» Activity
In the listing beneath this line, copy exactly the lines starting with the one containing "Figure 8. The" and going on through the one containing "Figure 6. Post-COVID".

» Provided records

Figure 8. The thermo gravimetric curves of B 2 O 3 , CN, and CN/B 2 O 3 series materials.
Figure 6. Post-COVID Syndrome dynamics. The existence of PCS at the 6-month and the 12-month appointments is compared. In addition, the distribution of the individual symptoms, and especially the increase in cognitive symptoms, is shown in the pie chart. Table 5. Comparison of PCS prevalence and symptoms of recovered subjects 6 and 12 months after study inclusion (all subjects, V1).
---
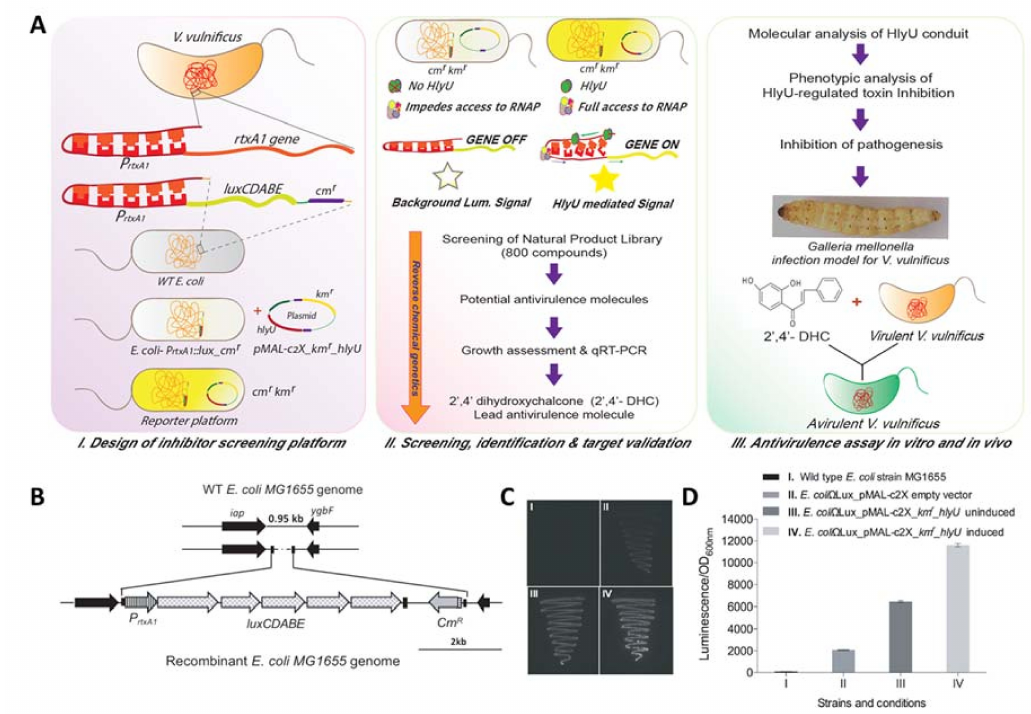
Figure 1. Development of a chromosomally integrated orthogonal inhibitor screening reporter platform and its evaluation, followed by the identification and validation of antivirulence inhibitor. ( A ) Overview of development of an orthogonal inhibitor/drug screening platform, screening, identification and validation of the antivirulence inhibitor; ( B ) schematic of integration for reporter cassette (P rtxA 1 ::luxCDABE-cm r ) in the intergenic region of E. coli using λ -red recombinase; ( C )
==
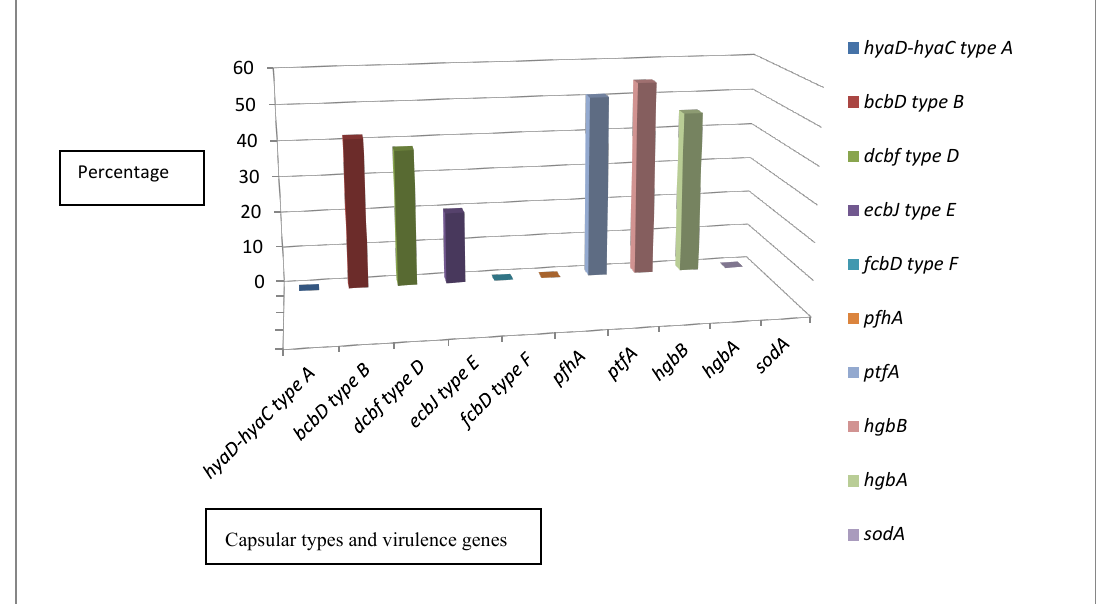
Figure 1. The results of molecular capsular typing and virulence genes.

» Answer space
Figure 8. The thermo gravimetric curves of B 2 O 3 , CN, and CN/B 2 O 3 series materials.
Figure 6. Post-COVID Syndrome dynamics. The existence of PCS at the 6-month and the 12-month appointments is compared. In addition, the distribution of the individual symptoms, and especially the increase in cognitive symptoms, is shown in the pie chart. Table 5. Comparison of PCS prevalence and symptoms of recovered subjects 6 and 12 months after study inclusion (all subjects, V1).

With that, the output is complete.